Ahora vuelvo a sentir la dureza de los kilómetros que me separan de algunos de mis seres queridos y de nuevo regresa ese pensamiento, quizá con más fuerza que antes, porque aún no es demasiado tarde y, pese a ello, tampoco estaré.  Un día sonará el teléfono y uno de mis hermanos, tal vez uno de mis sobrinos, me llamará y pronunciará las palabras que temo oir. Yo prepararé la maleta, haré un largo viaje y me despediré de unos oídos que no me escucharán, porque estarán ya sordos a todas las voces.

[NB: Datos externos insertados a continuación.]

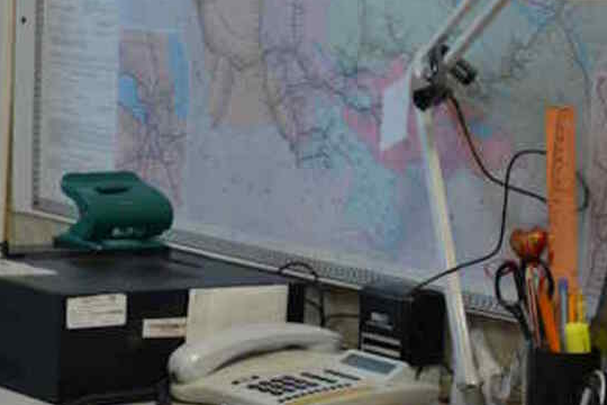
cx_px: -92
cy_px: 193
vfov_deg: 8.8
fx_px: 2621
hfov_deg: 12.9
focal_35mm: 155
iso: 800
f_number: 4.5
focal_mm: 35
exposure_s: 1/60
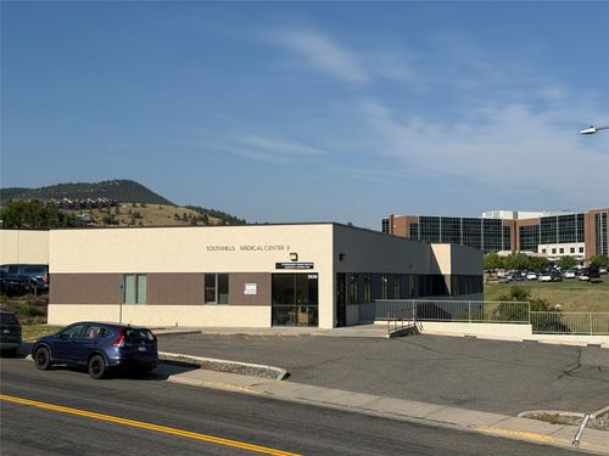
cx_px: 304
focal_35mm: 48
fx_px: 844
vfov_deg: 30.3
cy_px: 228
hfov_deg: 39.7
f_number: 1.78
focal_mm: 6.76
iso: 64
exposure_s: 1/7874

Sé que hago lo correcto. Mis obligaciones están aquí, en mi casa, junto a mi familia, a la que debo atender en primer lugar, pero las personas con las que compartí mi infancia y mi primera juventud son igualmente importantes para mí. Su ausencia se me ha hecho difícil siempre, pero cuando esta se ha convertido en definitiva, la he sentido  con todo el peso de los  días transcurridos desde que nos separamos, con el de las palabras que no nos dijimos, con el de las risas que no compartimos.

A veces noto una punzada de envidia al oir a mis amigas contar que han salido de compras con su madre, que fueron a la peluquería con su hermana o que tuvieron una comida familiar. Las envidio porque tienen el apoyo de los suyos, porque pueden compartir buenos y malos momentos con las personas que aman y, por encima de todo, porque están ahí cuando son necesarias.

El mundo se ha convertido en un lugar muy pequeño, gracias a la rapidez de los transportes y las distancias han perdido mucha fuerza, debido a la existencia del internet, las redes sociales y el teléfono móvil, que nos acompaña allá donde vamos. Nunca sentiremos lo mismo que aquel emigrante del siglo XVIII que partía hacia América o Australia, para no volver jamás a casa. No sabremos, afortunadamente, lo que es recibir una carta contándonos que “hace tres meses murió tu padre”, así que en realidad tampoco debería quejarme tanto.

Lo malo es que el corazón no entiende de estas cosas, limitándose a sentir, y el mío se siente triste por no poder despedirse con un beso y por no acompañar un trecho, aunque sea solo hasta la puerta, a aquellos que se van.

La distancia es buena casi siempre, dura en ocasiones y, algunas veces, casi insoportable.